1905. En juillet, le numéro 132 de « Paris qui Chante » est consacré spécialement à la chanson Montmartroise, Odette y figure avec « L’Esquif Fleuri » une poésie de Lucien Boyer, mise en musique par Emille Lassailly.
Odette Dulac va pourtant abandonner peu à peu le chanson, pour se consacré à l’écriture.
Elle écrit des articles et billets d’humeur pour la presse.
En 1908 sort son premier roman : «Le droit au plaisir».
La malveillance de la critique – essentiellement masculine – est tel, qu’elle «avait glacé momentanément mon enthousiasme littéraire. Je posait mon stylo, et ne pouvant vivre sans la pratique d’un art quelconque, je me saisit d’un ébauchoir.»
Odette se lance donc dans la sculpture en autodidacte. Elle a le bon goût de faire des masques et des caricatures de célébrité, comme Galipaux ou Louise Balty.
La réception de son travail est cette fois moins catastrophique. Rodin a trouvé cela «intéressant», mais d’autres doutent de l’honnêteté d’Odette, qu’ils soupçonnent injustement de se faire aider. Cela mine l’artiste qui se remet à écrire.

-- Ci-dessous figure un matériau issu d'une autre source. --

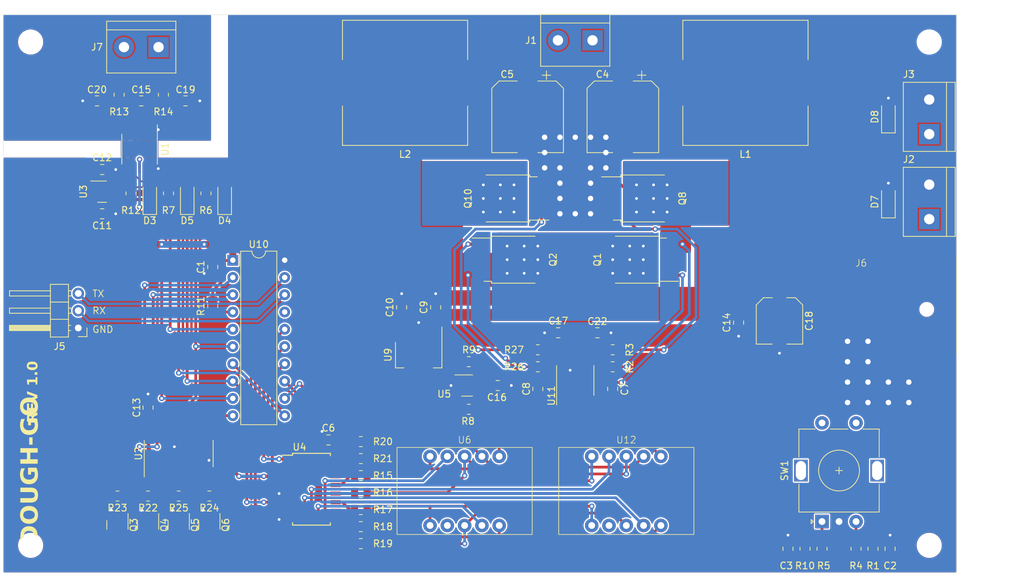
<source format=kicad_pcb>
(kicad_pcb
	(version 20240108)
	(generator "pcbnew")
	(generator_version "8.0")
	(general
		(thickness 1.6)
		(legacy_teardrops no)
	)
	(paper "A4")
	(layers
		(0 "F.Cu" signal)
		(31 "B.Cu" signal)
		(32 "B.Adhes" user "B.Adhesive")
		(33 "F.Adhes" user "F.Adhesive")
		(34 "B.Paste" user)
		(35 "F.Paste" user)
		(36 "B.SilkS" user "B.Silkscreen")
		(37 "F.SilkS" user "F.Silkscreen")
		(38 "B.Mask" user)
		(39 "F.Mask" user)
		(40 "Dwgs.User" user "User.Drawings")
		(41 "Cmts.User" user "User.Comments")
		(42 "Eco1.User" user "User.Eco1")
		(43 "Eco2.User" user "User.Eco2")
		(44 "Edge.Cuts" user)
		(45 "Margin" user)
		(46 "B.CrtYd" user "B.Courtyard")
		(47 "F.CrtYd" user "F.Courtyard")
		(48 "B.Fab" user)
		(49 "F.Fab" user)
	)
	(setup
		(pad_to_mask_clearance 0.05)
		(allow_soldermask_bridges_in_footprints no)
		(pcbplotparams
			(layerselection 0x00010fc_ffffffff)
			(plot_on_all_layers_selection 0x0000000_00000000)
			(disableapertmacros no)
			(usegerberextensions no)
			(usegerberattributes yes)
			(usegerberadvancedattributes yes)
			(creategerberjobfile yes)
			(dashed_line_dash_ratio 12.000000)
			(dashed_line_gap_ratio 3.000000)
			(svgprecision 4)
			(plotframeref no)
			(viasonmask no)
			(mode 1)
			(useauxorigin no)
			(hpglpennumber 1)
			(hpglpenspeed 20)
			(hpglpendiameter 15.000000)
			(pdf_front_fp_property_popups yes)
			(pdf_back_fp_property_popups yes)
			(dxfpolygonmode yes)
			(dxfimperialunits yes)
			(dxfusepcbnewfont yes)
			(psnegative no)
			(psa4output no)
			(plotreference yes)
			(plotvalue yes)
			(plotfptext yes)
			(plotinvisibletext no)
			(sketchpadsonfab no)
			(subtractmaskfromsilk no)
			(outputformat 1)
			(mirror no)
			(drillshape 0)
			(scaleselection 1)
			(outputdirectory "../MFG/")
		)
	)
	(net 0 "")
	(net 1 "Net-(J1-Pin_2)")
	(net 2 "+12V")
	(net 3 "Net-(J1-Pin_1)")
	(net 4 "+5V")
	(net 5 "Net-(Q3-B)")
	(net 6 "Net-(Q3-C)")
	(net 7 "Net-(Q1-G)")
	(net 8 "Net-(Q2-G)")
	(net 9 "Net-(Q4-B)")
	(net 10 "Net-(Q4-C)")
	(net 11 "Net-(Q5-B)")
	(net 12 "Net-(Q5-C)")
	(net 13 "Net-(Q6-B)")
	(net 14 "Net-(Q6-C)")
	(net 15 "Net-(Q8-G)")
	(net 16 "Net-(Q10-G)")
	(net 17 "Net-(R1-Pad2)")
	(net 18 "Net-(R10-Pad1)")
	(net 19 "unconnected-(U1-DNC-Pad6)")
	(net 20 "unconnected-(U1-~{FAULT}-Pad13)")
	(net 21 "Net-(J7-Pin_1)")
	(net 22 "Net-(J7-Pin_2)")
	(net 23 "Net-(U4-Qa)")
	(net 24 "Net-(U4-Qb)")
	(net 25 "Net-(U4-Qc)")
	(net 26 "Net-(U4-Qd)")
	(net 27 "Net-(U4-Qe)")
	(net 28 "Net-(U4-Qf)")
	(net 29 "Net-(U4-Qg)")
	(net 30 "+3.3V")
	(net 31 "Net-(Q1-S)")
	(net 32 "Net-(Q10-D)")
	(net 33 "Net-(U10-RA3{slash}~{MCLR}{slash}VPP)")
	(net 34 "unconnected-(U10-RA2-Pad17)")
	(net 35 "Net-(U1-T-)")
	(net 36 "Net-(U1-T+)")
	(net 37 "Net-(D3-A)")
	(net 38 "Net-(D4-A)")
	(net 39 "Net-(D5-A)")
	(net 40 "Net-(U2-QB)")
	(net 41 "Net-(U2-QA)")
	(net 42 "Net-(U2-QD)")
	(net 43 "Net-(U2-QC)")
	(net 44 "unconnected-(U2-QE-Pad4)")
	(net 45 "unconnected-(U2-QF-Pad5)")
	(net 46 "unconnected-(U2-QG-Pad6)")
	(net 47 "unconnected-(U2-QH-Pad7)")
	(net 48 "unconnected-(U2-QH'-Pad9)")
	(net 49 "/ENC_B")
	(net 50 "/ENC_A")
	(net 51 "/CS_TC")
	(net 52 "/SCK")
	(net 53 "/DRDY")
	(net 54 "/DEC_B")
	(net 55 "/DEC_C")
	(net 56 "/DEC_D")
	(net 57 "/DEC_A")
	(net 58 "/CS_SR")
	(net 59 "/DIR_SEL")
	(net 60 "/PWM")
	(net 61 "GNDA")
	(net 62 "unconnected-(J6-Pad3)")
	(net 63 "Net-(U11-BPWM)")
	(net 64 "Net-(U11-APWM)")
	(net 65 "Net-(U11-AHB)")
	(net 66 "Net-(U11-BHB)")
	(net 67 "Net-(U11-AHO)")
	(net 68 "Net-(U11-ALO)")
	(net 69 "Net-(U11-BHO)")
	(net 70 "Net-(U11-BLO)")
	(net 71 "unconnected-(U6-DP-Pad2)")
	(net 72 "unconnected-(U12-DP-Pad2)")
	(net 73 "Net-(U12-A)")
	(net 74 "Net-(U12-B)")
	(net 75 "Net-(U12-C)")
	(net 76 "Net-(U12-D)")
	(net 77 "Net-(U12-E)")
	(net 78 "Net-(U12-F)")
	(net 79 "Net-(U12-G)")
	(net 80 "/TX")
	(net 81 "/RX")
	(net 82 "/MOSI")
	(net 83 "/MISO")
	(footprint "TerminalBlock:TerminalBlock_bornier-2_P5.08mm" (layer "F.Cu") (at 183 32.54 90))
	(footprint "Capacitor_SMD:C_0805_2012Metric" (layer "F.Cu") (at 77.75 52.075 -90))
	(footprint "Capacitor_SMD:C_0805_2012Metric" (layer "F.Cu") (at 94.75 77.5 180))
	(footprint "Rotary_Encoder:RotaryEncoder_Alps_EC11E-Switch_Vertical_H20mm" (layer "F.Cu") (at 167.25 89.5 90))
	(footprint "Inductor_SMD:L_Wuerth_HCI-1890" (layer "F.Cu") (at 156 25 180))
	(footprint "Inductor_SMD:L_Wuerth_HCI-1890" (layer "F.Cu") (at 106 25 180))
	(footprint "TerminalBlock:TerminalBlock_bornier-2_P5.08mm" (layer "F.Cu") (at 133.54 18.75 180))
	(footprint "TerminalBlock:TerminalBlock_bornier-2_P5.08mm" (layer "F.Cu") (at 183 45.04 90))
	(footprint "Capacitor_SMD:CP_Elec_10x10" (layer "F.Cu") (at 138 30 -90))
	(footprint "Capacitor_SMD:CP_Elec_10x10" (layer "F.Cu") (at 124 30 -90))
	(footprint "Capacitor_SMD:C_0805_2012Metric" (layer "F.Cu") (at 110.5 58 90))
	(footprint "Capacitor_SMD:C_0805_2012Metric" (layer "F.Cu") (at 105.5 58 90))
	(footprint "Resistor_SMD:R_0805_2012Metric" (layer "F.Cu") (at 77.75 57.825 90))
	(footprint "TerminalBlock:TerminalBlock_bornier-2_P5.08mm" (layer "F.Cu") (at 69.79 19.75 180))
	(footprint "Resistor_SMD:R_0805_2012Metric" (layer "F.Cu") (at 99.5 82.75))
	(footprint "Resistor_SMD:R_0805_2012Metric" (layer "F.Cu") (at 99.5 85.25))
	(footprint "Resistor_SMD:R_0805_2012Metric" (layer "F.Cu") (at 99.5 87.75))
	(footprint "Resistor_SMD:R_0805_2012Metric" (layer "F.Cu") (at 99.5 90.25))
	(footprint "Resistor_SMD:R_0805_2012Metric" (layer "F.Cu") (at 99.5 92.75))
	(footprint "Resistor_SMD:R_0805_2012Metric" (layer "F.Cu") (at 99.5 77.75))
	(footprint "Resistor_SMD:R_0805_2012Metric" (layer "F.Cu") (at 99.5 80.25))
	(footprint "Resistor_SMD:R_0805_2012Metric" (layer "F.Cu") (at 68.25 85.75))
	(footprint "Resistor_SMD:R_0805_2012Metric" (layer "F.Cu") (at 63.75 85.75))
	(footprint "Resistor_SMD:R_0805_2012Metric" (layer "F.Cu") (at 77.25 85.75))
	(footprint "Resistor_SMD:R_0805_2012Metric" (layer "F.Cu") (at 72.75 85.75))
	(footprint "Diode_SMD:D_SOD-123" (layer "F.Cu") (at 177 42.5 90))
	(footprint "Diode_SMD:D_SOD-123" (layer "F.Cu") (at 177 30 90))
	(footprint "Capacitor_SMD:C_0805_2012Metric" (layer "F.Cu") (at 177.25 93.5 -90))
	(footprint "Capacitor_SMD:C_0805_2012Metric" (layer "F.Cu") (at 162.25 93.5 -90))
	(footprint "Resistor_SMD:R_0805_2012Metric" (layer "F.Cu") (at 174.75 93.5 90))
	(footprint "Resistor_SMD:R_0805_2012Metric" (layer "F.Cu") (at 172.25 93.5 -90))
	(footprint "Resistor_SMD:R_0805_2012Metric" (layer "F.Cu") (at 167.25 93.5 -90))
	(footprint "Resistor_SMD:R_0805_2012Metric" (layer "F.Cu") (at 164.75 93.5 -90))
	(footprint "Resistor_SMD:R_0805_2012Metric" (layer "F.Cu") (at 70.5 26.75 -90))
	(footprint "Capacitor_SMD:C_0805_2012Metric" (layer "F.Cu") (at 119.6125 69.5))
	(footprint "1_CUSTOM:LTD-4708JR" (layer "F.Cu") (at 138.5 85))
	(footprint "Package_DIP:DIP-20_W7.62mm" (layer "F.Cu") (at 80.7 51.075))
	(footprint "Capacitor_SMD:C_0805_2012Metric" (layer "F.Cu") (at 134.25 61.75))
	(footprint "Capacitor_SMD:C_0805_2012Metric" (layer "F.Cu") (at 68.25 72.75 90))
	(footprint "Package_TO_SOT_SMD:SOT-23" (layer "F.Cu") (at 61.5 41))
	(footprint "Package_TO_SOT_SMD:SOT-23" (layer "F.Cu") (at 77.25 90 -90))
	(footprint "Capacitor_SMD:C_0805_2012Metric"
		(layer "F.Cu")
		(uuid "20b935de-2f75-4fe2-a96a-c3e511282bfc")
		(at 60.75 27.65)
		(descr "Capacitor SMD 0805 (2012 Metric), square (rectangular) end terminal, IPC_7351 nominal, (Body size source: IPC-SM-782 page 76, https://www.pcb-3d.com/wordpress/wp-content/uploads/ipc-sm-782a_amendment
... [692927 chars truncated]
</source>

Malgré toute sa bonne volonté, son travail et de nouveaux livres, elle ne trouvera jamais dans la littérature, la reconnaissance qu’elle avait atteinte lorsqu’elle était dans le concert.

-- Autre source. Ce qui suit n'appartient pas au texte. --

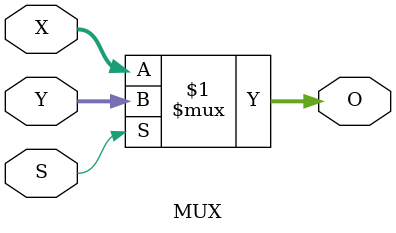
<source format=v>
module MUX(X, Y, S, O);
  
  input [63:0] X;
  input [63:0] Y;
  input S;
  output [63:0] O;
  
  assign O = S ? Y : X;
endmodule
</source>
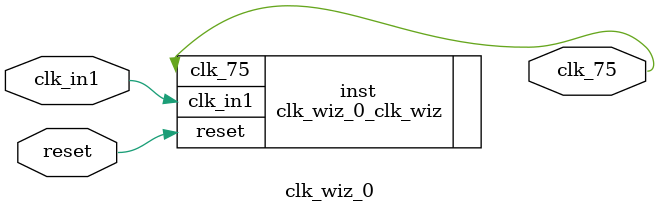
<source format=v>


`timescale 1ps/1ps

(* CORE_GENERATION_INFO = "clk_wiz_0,clk_wiz_v6_0_4_0_0,{component_name=clk_wiz_0,use_phase_alignment=true,use_min_o_jitter=false,use_max_i_jitter=false,use_dyn_phase_shift=false,use_inclk_switchover=false,use_dyn_reconfig=false,enable_axi=0,feedback_source=FDBK_AUTO,PRIMITIVE=MMCM,num_out_clk=1,clkin1_period=10.000,clkin2_period=10.000,use_power_down=false,use_reset=true,use_locked=false,use_inclk_stopped=false,feedback_type=SINGLE,CLOCK_MGR_TYPE=NA,manual_override=false}" *)

module clk_wiz_0 
 (
  // Clock out ports
  output        clk_75,
  // Status and control signals
  input         reset,
 // Clock in ports
  input         clk_in1
 );

  clk_wiz_0_clk_wiz inst
  (
  // Clock out ports  
  .clk_75(clk_75),
  // Status and control signals               
  .reset(reset), 
 // Clock in ports
  .clk_in1(clk_in1)
  );

endmodule

</source>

Certains passages de ses écrits sont tout de même un peu brumeux :
«Certainement les biologistes qui nous donnent pour ancêtre l’escargot ont raison. Dés que ce grand père préhistorique a peur, faim ou plaisir, il marque son émois d’une coulée gluante, amère, répugnante. Il s’isole dans sa bave, il croit triompher de son ennemi en le souillant, et son repas a été plus savoureux qu’il a laissé sur la plante rongée une plus lourde masse visqueuse.
Les Cabalistes ont raison de dire, que ce qui est en haut est comme ce qui est en bas.»

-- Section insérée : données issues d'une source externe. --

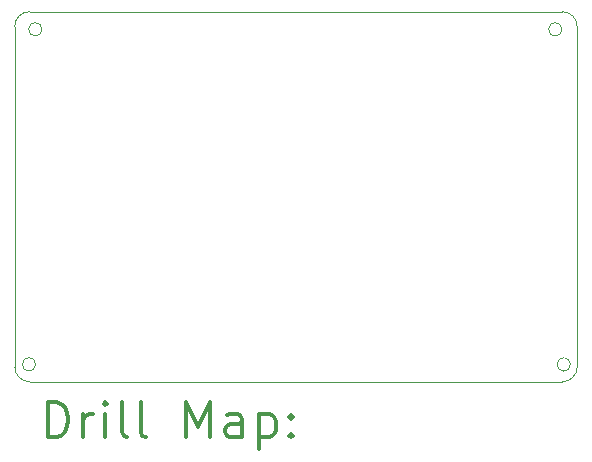
<source format=gbr>
%FSLAX45Y45*%
G04 Gerber Fmt 4.5, Leading zero omitted, Abs format (unit mm)*
G04 Created by KiCad (PCBNEW 5.1.5+dfsg1-2build2) date 2021-06-15 21:01:17*
%MOMM*%
%LPD*%
G04 APERTURE LIST*
%TA.AperFunction,Profile*%
%ADD10C,0.100000*%
%TD*%
%ADD11C,0.200000*%
%ADD12C,0.300000*%
G04 APERTURE END LIST*
D10*
X2542948Y-2461260D02*
G75*
G03X2542948Y-2461260I-56796J0D01*
G01*
X6945276Y-2461260D02*
G75*
G03X6945276Y-2461260I-56796J0D01*
G01*
X2489200Y-5298440D02*
G75*
G03X2489200Y-5298440I-56796J0D01*
G01*
X2438400Y-2311400D02*
X6946900Y-2311400D01*
X2311400Y-5318760D02*
X2311400Y-2438400D01*
X6946900Y-5445760D02*
X2438400Y-5445760D01*
X7073900Y-2438400D02*
X7073900Y-5318760D01*
X7073900Y-5318760D02*
G75*
G02X6946900Y-5445760I-127000J0D01*
G01*
X2438400Y-5445760D02*
G75*
G02X2311400Y-5318760I0J127000D01*
G01*
X2311400Y-2438400D02*
G75*
G02X2438400Y-2311400I127000J0D01*
G01*
X6946900Y-2311400D02*
G75*
G02X7073900Y-2438400I0J-127000D01*
G01*
X7016396Y-5298440D02*
G75*
G03X7016396Y-5298440I-56796J0D01*
G01*
D11*
D12*
X2592828Y-5916474D02*
X2592828Y-5616474D01*
X2664257Y-5616474D01*
X2707114Y-5630760D01*
X2735686Y-5659331D01*
X2749971Y-5687903D01*
X2764257Y-5745046D01*
X2764257Y-5787903D01*
X2749971Y-5845046D01*
X2735686Y-5873617D01*
X2707114Y-5902189D01*
X2664257Y-5916474D01*
X2592828Y-5916474D01*
X2892828Y-5916474D02*
X2892828Y-5716474D01*
X2892828Y-5773617D02*
X2907114Y-5745046D01*
X2921400Y-5730760D01*
X2949971Y-5716474D01*
X2978543Y-5716474D01*
X3078543Y-5916474D02*
X3078543Y-5716474D01*
X3078543Y-5616474D02*
X3064257Y-5630760D01*
X3078543Y-5645046D01*
X3092828Y-5630760D01*
X3078543Y-5616474D01*
X3078543Y-5645046D01*
X3264257Y-5916474D02*
X3235686Y-5902189D01*
X3221400Y-5873617D01*
X3221400Y-5616474D01*
X3421400Y-5916474D02*
X3392828Y-5902189D01*
X3378543Y-5873617D01*
X3378543Y-5616474D01*
X3764257Y-5916474D02*
X3764257Y-5616474D01*
X3864257Y-5830760D01*
X3964257Y-5616474D01*
X3964257Y-5916474D01*
X4235686Y-5916474D02*
X4235686Y-5759331D01*
X4221400Y-5730760D01*
X4192828Y-5716474D01*
X4135686Y-5716474D01*
X4107114Y-5730760D01*
X4235686Y-5902189D02*
X4207114Y-5916474D01*
X4135686Y-5916474D01*
X4107114Y-5902189D01*
X4092828Y-5873617D01*
X4092828Y-5845046D01*
X4107114Y-5816474D01*
X4135686Y-5802189D01*
X4207114Y-5802189D01*
X4235686Y-5787903D01*
X4378543Y-5716474D02*
X4378543Y-6016474D01*
X4378543Y-5730760D02*
X4407114Y-5716474D01*
X4464257Y-5716474D01*
X4492828Y-5730760D01*
X4507114Y-5745046D01*
X4521400Y-5773617D01*
X4521400Y-5859331D01*
X4507114Y-5887903D01*
X4492828Y-5902189D01*
X4464257Y-5916474D01*
X4407114Y-5916474D01*
X4378543Y-5902189D01*
X4649971Y-5887903D02*
X4664257Y-5902189D01*
X4649971Y-5916474D01*
X4635686Y-5902189D01*
X4649971Y-5887903D01*
X4649971Y-5916474D01*
X4649971Y-5730760D02*
X4664257Y-5745046D01*
X4649971Y-5759331D01*
X4635686Y-5745046D01*
X4649971Y-5730760D01*
X4649971Y-5759331D01*
M02*

</source>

D’autres passage sont d’admirables mélanges de lucidité cynique et d’espoir naif:
«Les femmes ont déjà mis dans la littérature une émotion nouvelle, des aperçus inédits sur l’amour, la famille et l’enfant. Elles ont accéléré la déroute des vieilles plumes d’oies. Car les jeunes,… les plumes d’or…ont plus de sincérité, de justice dans leurs œuvres. Leur nouvelle conception de la fortune a modifié les anciens clichés littéraires sur le sentiment. Je crois vraiment qu’une vérité moyenne naîtra du talent des hommes et de la sensibilité des femmes de lettres.
Alors, mais alors seulement, les Françaises intelligentes ne seront plus obligées de jouer éternellement à la petite fille ou à la dinde.»
1914 – 1918
Elle traverse l’éprouvante épreuve de la guerre, «ce mélange de sang, de larmes et de boue».
«Comme j’ai porté le tablier des serveuses de soupes populaires, puis la blouse blanche des infirmières, j’ai vu beaucoup de choses, de grandes lâchetés et de sublimes héroïsmes.»
Le 28 novembre 1922, André Billy critique dans «L’Oeuvre» le cinquième livre d’Odette : «L’enfer d’une étreinte» :
«Ce roman a pour sujet l’avarice et les ravages causés par elle dans l’organisme individuel, puis, par contagion, dans l’organisme familial et dans l’organisme social. On m’excusera de ne pas reproduire ici les péripéties d’une affabulation aux embranchement multiples, dont un résumé ne ferait que souligner l’incohérence, hélas ! Trop naturelle en une pareille matière. La pathologie a ses exigences, auxquelles Mme Dulac s’est soumise avec une entière bonne foi et une parfaite loyauté d’écrivain imbu du caractère en quelque sorte sacré de sa mission.
Elle n’a donc reculé ni devant l’horrible ni devant le baroque de certaines scènes, de certaines situations que le thème choisi par elle amenait nécessairement, mais elle les a abordées dans un sentiment de chaste pitié qui en efface le caractère scabreux pour n’en laisser paraître que l’aspect pitoyable et désolant.»
Elle meurt à Barbizon, à l’age de soixante-quatorze ans.
La presse en fera à peine mention.
Il faut dire que l’actualité était chargée en novembre mille neuf cent trente-neuf.
Odette Dulac aura bien profité de son passage sur terre pour s’élever moralement et socialement.
Son goût d’indépendance et son militantisme auront bien servi le féminisme naissant.
En se démenant pour arriver à quelque chose, elle aura servi la cause des femmes qui tendaient à une vie plus juste dans un monde meilleur.
L’opérette, c’était tout de même quelque chose. Beaucoup de couleurs, rythmes, musiques, chansons, rêves… Joli portrait.